The Grouper interface represents a functional interface designed to group files into subsets that share a common characteristic, such as having identical checksum or other similarity criteria. It abstracts the process of grouping files for organizational or comparison purposes.


Methods:


Set<Set<File>> divide(Collection<File> col) throws IOException

  • Parameters:

    • col - A Collection of File objects to be divided into subsets. Typically these files are of the same type (e.g., images).
  • Returns:

    • A set of subsets of files, where each subset (Set<File>) contains files that share a common characteristic.
  • Throws:

    • IOException - If an I/O error occurs while reading or processing the files.
  • Purpose: Divides a collection of files into subsets based on a defined distinction or grouping criterion. Each subset contains files that share a common property, such as identical content, checksum, or other user-defined similarities.


Key Design Notes:


  • Generality: The divide methods is intentionally kept generic to accommodate any type of grouping logic.
  • Performance Consideration: Implementations of divide should be optimized for performance, especially when processing large file collections.
  • Immutability of Results: Returning a Set<Set<File>> ensures no duplicate groups exists, and each subset of files can be easily iterated over.

Usage Example:


public class FileSizeGrouper implements Grouper {

    @Override
    public Set<Set<File>> divide(Collection<File> col) throws IOException {
        // Group files by their size using a map
        Map<Long, Set<File>> sizeGroups = new HashMap<>();

        for (File file : col) {
            if (file.isFile()) {
                long size = Files.size(file.toPath());
                sizeGroups.computeIfAbsent(size, k -> new HashSet<>()).add(file);
            }
        }

        return new HashSet<>(sizeGroups.values());
    }
}


public class Main {
    public static void main(String[] args) throws IOException {
        List<File> files = List.of(
                new File("image1.jpg"),
                new File("image2.jpg"),
                new File("duplicate_image1.jpg")
        );

        Grouper grouper = new FileSizeGrouper();
        Set<Set<File>> groupedFiles = grouper.divide(files);

        groupedFiles.forEach(group -> {
            System.out.println("Group:");
            group.forEach(file -> System.out.println(" - " + file.getName()));
        });
    }
}

CRC32Grouper Class:

The CRC32Grouper class implements the Grouper interface to group files based on their CRC32 checksum.

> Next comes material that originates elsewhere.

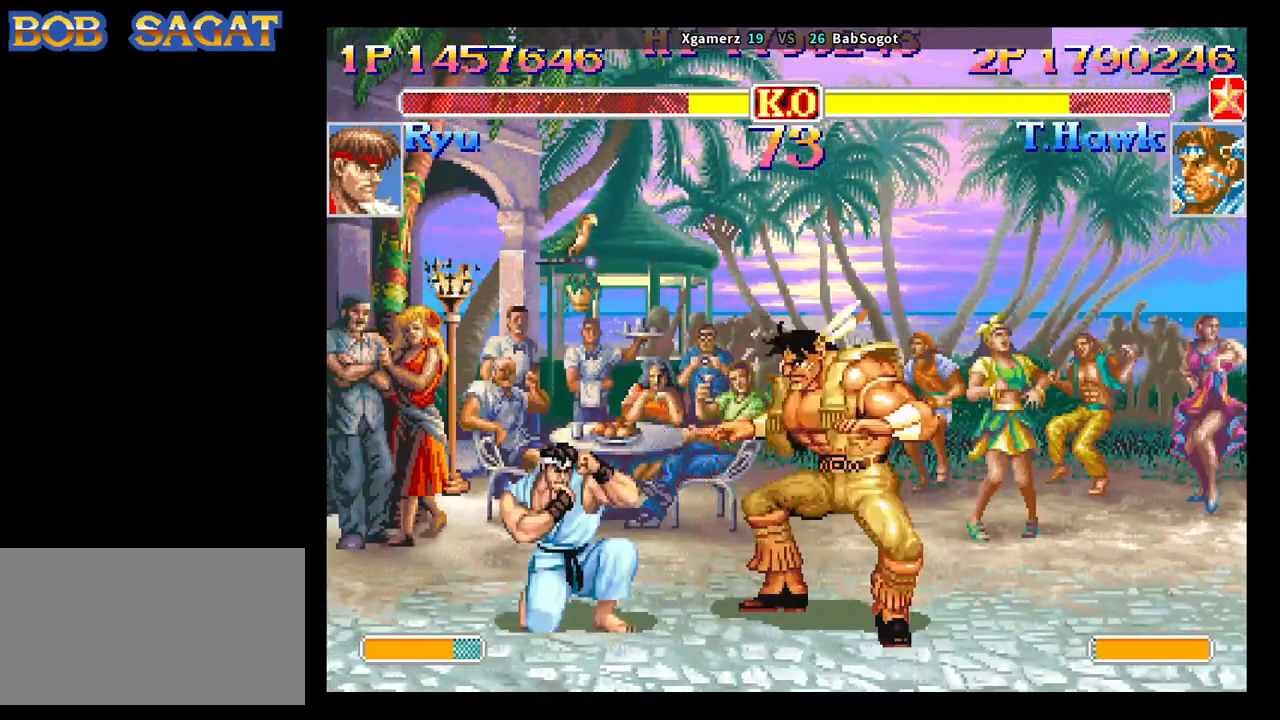
{"buttons": [], "left_stick": "center", "events": [[500, "left_stick", "center"]]}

Files that share the same checksum are assumed to be identical and grouped together. This approach is useful for detecting duplicate files in collection.


Methods:


Set<Set<File>> divide(Collection<File> col)

  • Parameters:

    • col - A Collection of File objects to group based on their checksum.
  • Returns:

    • A set of subsets of files, where each subset (Set<File) contains files that share the same checksum.
  • Purpose:

    • Divides a collection of files into subsets based on their CRC32 checksum values. Files with the same checksum are grouped together.

private long calculateChecksum(File f) throws IOException

  • Parameters:

    • f - The File for which the checksum is to be calculated.
  • Returns:

    • long - The CRC32 checksum value of the file.
  • Throws:

    • IOException - If an I/O error occurs while reading the file.
  • Purpose: Calculates the CRC32 checksum for a given file. This method reads the file in chunks to optimize memory usage and applies the CRC32 algorithm to generate the checksum.


Key Design Notes:


  1. Parallel Stream Processing:
  • Files are processed in parallel for performance. This ensures that large file collections are grouped efficiently.
  1. Grouping Logic:
  • Uses a Map to associate checksum values with sets of files.
  • Files with identical checksum are collected into the same group.
  1. Filter Unique Groups:
  • Only file groups with more than one file are retained as potential duplicates.

Usage Example:


import pl.magzik.grouping.CRC32Grouper;

import java.io.File;
import java.io.IOException;
import java.util.List;
import java.util.Set;

public class Main {
    public static void main(String[] args) {
        List<File> files = List.of(
                new File("file1.txt"),
                new File("file2.txt"),
                new File("duplicate_file1.txt")
        );

        Grouper grouper = new CRC32Grouper();


        Set<Set<File>> groupedFiles = grouper.divide(files);

        groupedFiles.forEach(group -> {
            System.out.println("Group of duplicate files:");
            group.forEach(file -> System.out.println(" - " + file.getName()));
        });
    }
}

IO Package:

FileOperation Interface:

The FileOperation interface defines a standardized contract for performing file management operations such as:

  1. Loading files.
  2. Moving files to a specified directory.
  3. Deleting files.

It supports operations on both collections of files and individual arrays of files. Default methods ensure flexibility by delegating array-based operations to their corresponding collection-based methods.


Methods:


List<File> load(Collection<File> files) throws IOException

  • Parameters:

    • files - A Collection of File objects to be loaded.
  • Returns:

    • `List - A list containing the loaded files.
  • Throws:

    • IOException - If an I/O error occurs while loading the files.
  • Purpose: Loads the provided collection of files. The operation may involve verifying file existence, reading metadata, or other preparatory operations.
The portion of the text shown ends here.